---------- Extrait fourni ----------

Il n’y a guère, en Orient, qu’une littérature qui présente quelque chose d’analogue à l’amour chevaleresque, c’est la littérature arabe. Dans le curieux roman d’Antar, rédigé, au second siècle de l’hégire, d’après des traditions plus anciennes et des récits qui remontent aux temps antérieurs à la venue de Mahomet, le personnage principal est représenté comme le champion des femmes de la tribu ; son premier exploit a pour objet de protéger une d’elles ; l’amour d’Antar pour la belle Ibla est le mobile principal de ses actions, de ses faits d’armes ; c’est pour elle qu’il combat, soupire et chante : Antar est un chevalier et un troubadour du désert. À ces exceptions près, si l’on y joint quelques passages des chants du Radjastan, on peut dire que l’Orient, pris en masse, ignore assez complètement l’amour chevaleresque. L’antiquité ne l’a pas connu davantage, la condition des femmes s’y opposait. En Grèce, il n’y avait que l’obscur gynécée fermé aux hommes, ou la scandaleuse et brillante existence d’Aspasie.

---------- Données à traiter ----------

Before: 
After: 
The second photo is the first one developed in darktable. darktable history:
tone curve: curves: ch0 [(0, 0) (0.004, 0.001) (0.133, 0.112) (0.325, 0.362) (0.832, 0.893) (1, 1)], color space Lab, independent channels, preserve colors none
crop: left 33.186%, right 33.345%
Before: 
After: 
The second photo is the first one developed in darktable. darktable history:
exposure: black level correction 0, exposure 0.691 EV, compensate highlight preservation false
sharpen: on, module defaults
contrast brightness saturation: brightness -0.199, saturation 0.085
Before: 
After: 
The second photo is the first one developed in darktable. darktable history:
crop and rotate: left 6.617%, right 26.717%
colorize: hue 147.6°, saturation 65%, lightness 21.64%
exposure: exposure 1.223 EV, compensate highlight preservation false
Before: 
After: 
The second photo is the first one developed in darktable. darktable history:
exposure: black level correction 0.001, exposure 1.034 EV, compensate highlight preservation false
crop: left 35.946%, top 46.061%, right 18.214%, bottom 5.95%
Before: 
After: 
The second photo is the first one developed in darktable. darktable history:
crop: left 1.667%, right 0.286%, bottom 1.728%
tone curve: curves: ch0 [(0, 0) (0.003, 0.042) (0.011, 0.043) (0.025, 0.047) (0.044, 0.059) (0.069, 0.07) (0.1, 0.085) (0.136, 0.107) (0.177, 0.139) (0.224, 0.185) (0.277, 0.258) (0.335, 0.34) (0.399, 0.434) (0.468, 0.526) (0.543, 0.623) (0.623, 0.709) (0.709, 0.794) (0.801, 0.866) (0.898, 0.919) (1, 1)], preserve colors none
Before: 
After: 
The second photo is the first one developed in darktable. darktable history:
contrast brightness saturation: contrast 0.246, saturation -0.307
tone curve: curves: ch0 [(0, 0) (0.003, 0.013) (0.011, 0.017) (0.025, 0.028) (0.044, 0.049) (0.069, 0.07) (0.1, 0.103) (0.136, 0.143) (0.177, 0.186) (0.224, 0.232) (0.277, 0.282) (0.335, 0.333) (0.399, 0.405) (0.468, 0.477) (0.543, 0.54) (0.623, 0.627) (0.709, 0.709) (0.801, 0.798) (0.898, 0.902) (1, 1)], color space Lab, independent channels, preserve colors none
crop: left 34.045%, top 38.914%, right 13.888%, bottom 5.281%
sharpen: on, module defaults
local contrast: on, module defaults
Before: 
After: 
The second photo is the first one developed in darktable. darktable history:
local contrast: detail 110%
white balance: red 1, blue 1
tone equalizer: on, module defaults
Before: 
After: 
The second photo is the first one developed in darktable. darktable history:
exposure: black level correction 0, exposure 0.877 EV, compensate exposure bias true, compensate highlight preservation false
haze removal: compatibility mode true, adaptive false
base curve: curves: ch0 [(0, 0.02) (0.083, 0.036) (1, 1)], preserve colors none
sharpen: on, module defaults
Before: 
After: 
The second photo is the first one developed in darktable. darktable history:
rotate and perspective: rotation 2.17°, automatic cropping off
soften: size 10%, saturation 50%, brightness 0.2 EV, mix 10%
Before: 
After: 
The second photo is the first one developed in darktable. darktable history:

----------

Consignes de l'exercice.
- A) Relevez tous les noms de personnes qui figurent dans l'extrait fourni.
- B) Exprimez sous forme de liste JSON de chaînes, à raison d'une chaîne par ligne et sans les lignes vides, les lignes des entrées allant du début de celles-ci jusqu'à la ligne contenant « crop: left 33.186%, right 33.345% », bornes incluses.

Résultats.
- A) Antar, Ibla, Mahomet, Aspasie

- B)
[
  "Before: ",
  "After: ",
  "The second photo is the first one developed in darktable. darktable history:",
  "tone curve: curves: ch0 [(0, 0) (0.004, 0.001) (0.133, 0.112) (0.325, 0.362) (0.832, 0.893) (1, 1)], color space Lab, independent channels, preserve colors none",
  "crop: left 33.186%, right 33.345%"
]